### Extracted data

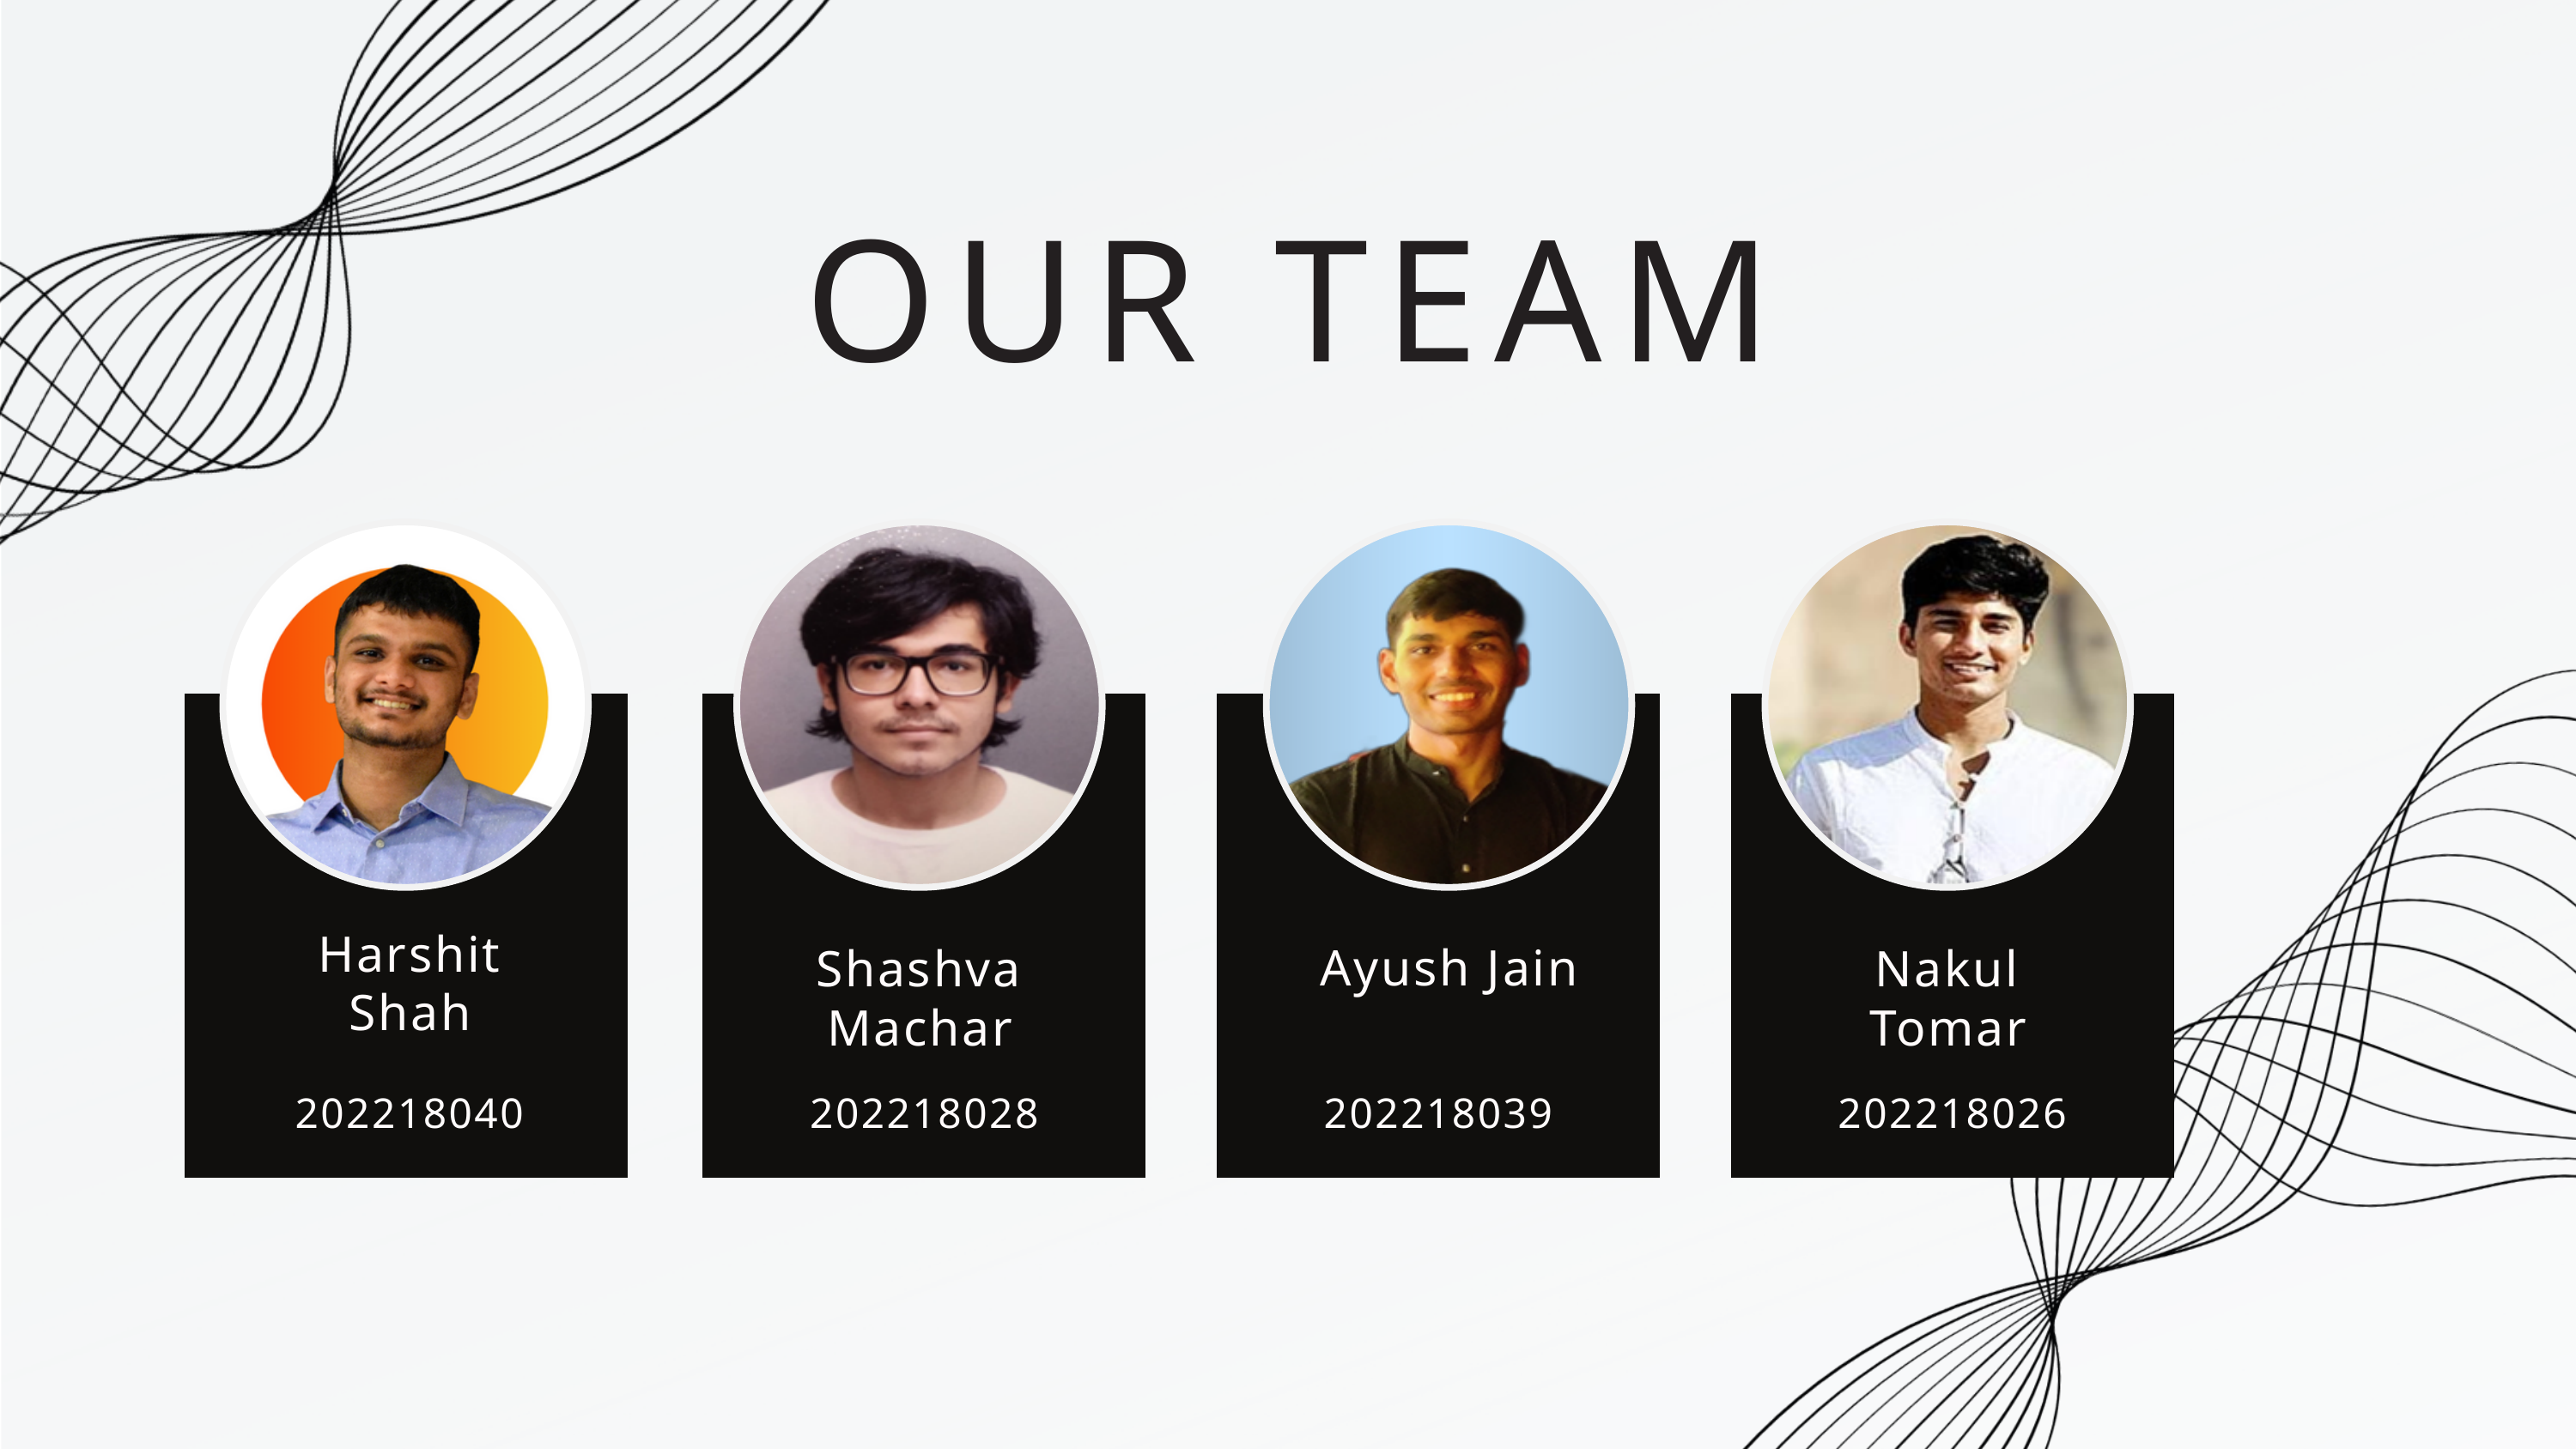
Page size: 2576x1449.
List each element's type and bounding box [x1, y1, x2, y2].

text_box [1216, 514, 1661, 1179]
text_box [702, 514, 1146, 1179]
text_box [184, 514, 628, 1179]
picture [0, 0, 2576, 1449]
text_box [1730, 514, 2175, 1179]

### Work instructions
The records above must be retyped exactly. Please omit the pictures.

### Task result
Page size: 2576x1449.
List each element's type and bounding box [x1, y1, x2, y2].

text_box [1216, 514, 1661, 1179]
text_box [702, 514, 1146, 1179]
text_box [184, 514, 628, 1179]
picture [0, 0, 2576, 1449]
text_box [1730, 514, 2175, 1179]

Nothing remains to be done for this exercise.